(Records excerpted from a collection)
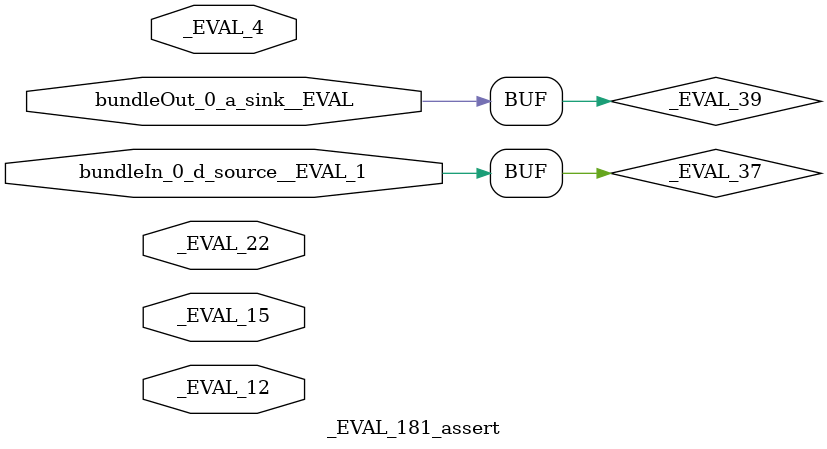
<source format=sv>
module _EVAL_181_assert(
  input   _EVAL_4,
  input   _EVAL_12,
  input   _EVAL_15,
  input   _EVAL_22,
  input   bundleIn_0_d_source__EVAL_1,
  input   bundleOut_0_a_sink__EVAL
);
  wire  _EVAL_28;
  wire  _EVAL_29;
  wire  _EVAL_30;
  wire  _EVAL_31;
  wire  _EVAL_32;
  wire  _EVAL_33;
  wire  _EVAL_34;
  wire  _EVAL_35;
  wire  _EVAL_36;
  wire  _EVAL_37;
  wire  _EVAL_38;
  wire  _EVAL_39;
  wire  _EVAL_40;
  wire  _EVAL_41;
  wire  _EVAL_42;
  assign _EVAL_38 = _EVAL_39 & _EVAL_40;
  assign _EVAL_39 = bundleOut_0_a_sink__EVAL;
  assign _EVAL_35 = _EVAL_29 & _EVAL_40;
  assign _EVAL_32 = _EVAL_15 & _EVAL_28;
  assign _EVAL_42 = _EVAL_29 & _EVAL_12;
  assign _EVAL_31 = _EVAL_33 & _EVAL_37;
  assign _EVAL_34 = ~_EVAL_22;
  assign _EVAL_40 = ~_EVAL_12;
  assign _EVAL_37 = bundleIn_0_d_source__EVAL_1;
  assign _EVAL_41 = _EVAL_33 & _EVAL_28;
  assign _EVAL_28 = ~_EVAL_37;
  assign _EVAL_33 = ~_EVAL_15;
  assign _EVAL_36 = _EVAL_15 & _EVAL_37;
  assign _EVAL_29 = ~_EVAL_39;
  assign _EVAL_30 = _EVAL_39 & _EVAL_12;
  always @(posedge _EVAL_4) begin
    `ifndef SYNTHESIS
    `ifdef PRINTF_COND
      if (`PRINTF_COND) begin
    `endif
        if (_EVAL_31 & _EVAL_34) begin
          $fwrite(32'h80000002,"Obfuscated Simulation Output(c2d3437a)\n");
        end
    `ifdef PRINTF_COND
      end
    `endif
    `endif // SYNTHESIS
    `ifndef SYNTHESIS
    `ifdef PRINTF_COND
      if (`PRINTF_COND) begin
    `endif
        if (_EVAL_36 & _EVAL_34) begin
          $fwrite(32'h80000002,"Obfuscated Simulation Output(da55e811)\n");
        end
    `ifdef PRINTF_COND
      end
    `endif
    `endif // SYNTHESIS
    `ifndef SYNTHESIS
    `ifdef PRINTF_COND
      if (`PRINTF_COND) begin
    `endif
        if (_EVAL_41 & _EVAL_34) begin
          $fwrite(32'h80000002,"Obfuscated Simulation Output(6d5ff38c)\n");
        end
    `ifdef PRINTF_COND
      end
    `endif
    `endif // SYNTHESIS
    `ifndef SYNTHESIS
    `ifdef PRINTF_COND
      if (`PRINTF_COND) begin
    `endif
        if (_EVAL_35 & _EVAL_34) begin
          $fwrite(32'h80000002,"Obfuscated Simulation Output(7bbd6c5c)\n");
        end
    `ifdef PRINTF_COND
      end
    `endif
    `endif // SYNTHESIS
    `ifndef SYNTHESIS
    `ifdef PRINTF_COND
      if (`PRINTF_COND) begin
    `endif
        if (_EVAL_42 & _EVAL_34) begin
          $fwrite(32'h80000002,"Obfuscated Simulation Output(3ad1962e)\n");
        end
    `ifdef PRINTF_COND
      end
    `endif
    `endif // SYNTHESIS
    `ifndef SYNTHESIS
    `ifdef PRINTF_COND
      if (`PRINTF_COND) begin
    `endif
        if (_EVAL_30 & _EVAL_34) begin
          $fwrite(32'h80000002,"Obfuscated Simulation Output(9df5ae29)\n");
        end
    `ifdef PRINTF_COND
      end
    `endif
    `endif // SYNTHESIS
    `ifndef SYNTHESIS
    `ifdef PRINTF_COND
      if (`PRINTF_COND) begin
    `endif
        if (_EVAL_38 & _EVAL_34) begin
          $fwrite(32'h80000002,"Obfuscated Simulation Output(c10763ae)\n");
        end
    `ifdef PRINTF_COND
      end
    `endif
    `endif // SYNTHESIS
    `ifndef SYNTHESIS
    `ifdef PRINTF_COND
      if (`PRINTF_COND) begin
    `endif
        if (_EVAL_32 & _EVAL_34) begin
          $fwrite(32'h80000002,"Obfuscated Simulation Output(c1b5d73d)\n");
        end
    `ifdef PRINTF_COND
      end
    `endif
    `endif // SYNTHESIS
  end

endmodule

</source>
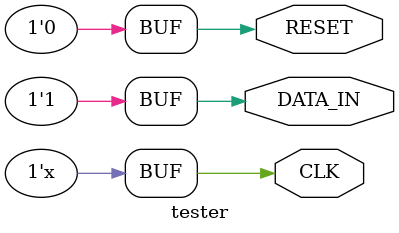
<source format=v>
module tester
  (
   output reg DATA_IN,
   output reg RESET,
   output reg CLK
   );

   initial
     begin
	CLK = 0;
	RESET = 0;
	#5 RESET = 1;
	#4 RESET = 0;
	#2 DATA_IN = 1;
	#2 DATA_IN = 0;
	#2 DATA_IN = 1;
	#2 DATA_IN = 0;
	#2 DATA_IN = 1;
	#2 DATA_IN = 1;
	#2 DATA_IN = 0;
	#2 DATA_IN = 1;
	#2 DATA_IN = 0;

	#2 DATA_IN = 1;
	#2 DATA_IN = 1;
	#2 DATA_IN = 1;
	#2 DATA_IN = 1;
	#2 DATA_IN = 0;
	#2 DATA_IN = 0;
	#2 DATA_IN = 1;
	#2 DATA_IN = 1;
	#2 DATA_IN = 1;
	#2 DATA_IN = 1;


	#2 DATA_IN = 1;
	#2 DATA_IN = 0;
	#2 DATA_IN = 1;
	#2 DATA_IN = 0;
	#2 DATA_IN = 1;
	#2 DATA_IN = 0;
	#2 DATA_IN = 1;
	#2 DATA_IN = 0;
	#2 DATA_IN = 1;
	#2 DATA_IN = 0;

	#2 DATA_IN = 0;
	#2 DATA_IN = 0;
	#2 DATA_IN = 0;
	#2 DATA_IN = 0;
	#2 DATA_IN = 1;
	#2 DATA_IN = 1;
	#2 DATA_IN = 0;
	#2 DATA_IN = 0;
	#2 DATA_IN = 0;
	#2 DATA_IN = 0;

	#2 DATA_IN = 0;
	#2 DATA_IN = 1;
	#2 DATA_IN = 0;
	#2 DATA_IN = 1;
	#2 DATA_IN = 0;
	#2 DATA_IN = 1;
	#2 DATA_IN = 0;
	#2 DATA_IN = 1;
	#2 DATA_IN = 0;
	#2 DATA_IN = 1;
     end

   always
     begin
	#1 CLK = ~CLK;
     end

endmodule

</source>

**What to work on**: Transcribe each entry above without alteration, but keep the pictures out.

**Task answer**:
<source format=sv>
module _EVAL_181_assert(
  input   _EVAL_4,
  input   _EVAL_12,
  input   _EVAL_15,
  input   _EVAL_22,
  input   bundleIn_0_d_source__EVAL_1,
  input   bundleOut_0_a_sink__EVAL
);
  wire  _EVAL_28;
  wire  _EVAL_29;
  wire  _EVAL_30;
  wire  _EVAL_31;
  wire  _EVAL_32;
  wire  _EVAL_33;
  wire  _EVAL_34;
  wire  _EVAL_35;
  wire  _EVAL_36;
  wire  _EVAL_37;
  wire  _EVAL_38;
  wire  _EVAL_39;
  wire  _EVAL_40;
  wire  _EVAL_41;
  wire  _EVAL_42;
  assign _EVAL_38 = _EVAL_39 & _EVAL_40;
  assign _EVAL_39 = bundleOut_0_a_sink__EVAL;
  assign _EVAL_35 = _EVAL_29 & _EVAL_40;
  assign _EVAL_32 = _EVAL_15 & _EVAL_28;
  assign _EVAL_42 = _EVAL_29 & _EVAL_12;
  assign _EVAL_31 = _EVAL_33 & _EVAL_37;
  assign _EVAL_34 = ~_EVAL_22;
  assign _EVAL_40 = ~_EVAL_12;
  assign _EVAL_37 = bundleIn_0_d_source__EVAL_1;
  assign _EVAL_41 = _EVAL_33 & _EVAL_28;
  assign _EVAL_28 = ~_EVAL_37;
  assign _EVAL_33 = ~_EVAL_15;
  assign _EVAL_36 = _EVAL_15 & _EVAL_37;
  assign _EVAL_29 = ~_EVAL_39;
  assign _EVAL_30 = _EVAL_39 & _EVAL_12;
  always @(posedge _EVAL_4) begin
    `ifndef SYNTHESIS
    `ifdef PRINTF_COND
      if (`PRINTF_COND) begin
    `endif
        if (_EVAL_31 & _EVAL_34) begin
          $fwrite(32'h80000002,"Obfuscated Simulation Output(c2d3437a)\n");
        end
    `ifdef PRINTF_COND
      end
    `endif
    `endif // SYNTHESIS
    `ifndef SYNTHESIS
    `ifdef PRINTF_COND
      if (`PRINTF_COND) begin
    `endif
        if (_EVAL_36 & _EVAL_34) begin
          $fwrite(32'h80000002,"Obfuscated Simulation Output(da55e811)\n");
        end
    `ifdef PRINTF_COND
      end
    `endif
    `endif // SYNTHESIS
    `ifndef SYNTHESIS
    `ifdef PRINTF_COND
      if (`PRINTF_COND) begin
    `endif
        if (_EVAL_41 & _EVAL_34) begin
          $fwrite(32'h80000002,"Obfuscated Simulation Output(6d5ff38c)\n");
        end
    `ifdef PRINTF_COND
      end
    `endif
    `endif // SYNTHESIS
    `ifndef SYNTHESIS
    `ifdef PRINTF_COND
      if (`PRINTF_COND) begin
    `endif
        if (_EVAL_35 & _EVAL_34) begin
          $fwrite(32'h80000002,"Obfuscated Simulation Output(7bbd6c5c)\n");
        end
    `ifdef PRINTF_COND
      end
    `endif
    `endif // SYNTHESIS
    `ifndef SYNTHESIS
    `ifdef PRINTF_COND
      if (`PRINTF_COND) begin
    `endif
        if (_EVAL_42 & _EVAL_34) begin
          $fwrite(32'h80000002,"Obfuscated Simulation Output(3ad1962e)\n");
        end
    `ifdef PRINTF_COND
      end
    `endif
    `endif // SYNTHESIS
    `ifndef SYNTHESIS
    `ifdef PRINTF_COND
      if (`PRINTF_COND) begin
    `endif
        if (_EVAL_30 & _EVAL_34) begin
          $fwrite(32'h80000002,"Obfuscated Simulation Output(9df5ae29)\n");
        end
    `ifdef PRINTF_COND
      end
    `endif
    `endif // SYNTHESIS
    `ifndef SYNTHESIS
    `ifdef PRINTF_COND
      if (`PRINTF_COND) begin
    `endif
        if (_EVAL_38 & _EVAL_34) begin
          $fwrite(32'h80000002,"Obfuscated Simulation Output(c10763ae)\n");
        end
    `ifdef PRINTF_COND
      end
    `endif
    `endif // SYNTHESIS
    `ifndef SYNTHESIS
    `ifdef PRINTF_COND
      if (`PRINTF_COND) begin
    `endif
        if (_EVAL_32 & _EVAL_34) begin
          $fwrite(32'h80000002,"Obfuscated Simulation Output(c1b5d73d)\n");
        end
    `ifdef PRINTF_COND
      end
    `endif
    `endif // SYNTHESIS
  end

endmodule

</source>
<source format=v>
module tester
  (
   output reg DATA_IN,
   output reg RESET,
   output reg CLK
   );

   initial
     begin
	CLK = 0;
	RESET = 0;
	#5 RESET = 1;
	#4 RESET = 0;
	#2 DATA_IN = 1;
	#2 DATA_IN = 0;
	#2 DATA_IN = 1;
	#2 DATA_IN = 0;
	#2 DATA_IN = 1;
	#2 DATA_IN = 1;
	#2 DATA_IN = 0;
	#2 DATA_IN = 1;
	#2 DATA_IN = 0;

	#2 DATA_IN = 1;
	#2 DATA_IN = 1;
	#2 DATA_IN = 1;
	#2 DATA_IN = 1;
	#2 DATA_IN = 0;
	#2 DATA_IN = 0;
	#2 DATA_IN = 1;
	#2 DATA_IN = 1;
	#2 DATA_IN = 1;
	#2 DATA_IN = 1;


	#2 DATA_IN = 1;
	#2 DATA_IN = 0;
	#2 DATA_IN = 1;
	#2 DATA_IN = 0;
	#2 DATA_IN = 1;
	#2 DATA_IN = 0;
	#2 DATA_IN = 1;
	#2 DATA_IN = 0;
	#2 DATA_IN = 1;
	#2 DATA_IN = 0;

	#2 DATA_IN = 0;
	#2 DATA_IN = 0;
	#2 DATA_IN = 0;
	#2 DATA_IN = 0;
	#2 DATA_IN = 1;
	#2 DATA_IN = 1;
	#2 DATA_IN = 0;
	#2 DATA_IN = 0;
	#2 DATA_IN = 0;
	#2 DATA_IN = 0;

	#2 DATA_IN = 0;
	#2 DATA_IN = 1;
	#2 DATA_IN = 0;
	#2 DATA_IN = 1;
	#2 DATA_IN = 0;
	#2 DATA_IN = 1;
	#2 DATA_IN = 0;
	#2 DATA_IN = 1;
	#2 DATA_IN = 0;
	#2 DATA_IN = 1;
     end

   always
     begin
	#1 CLK = ~CLK;
     end

endmodule

</source>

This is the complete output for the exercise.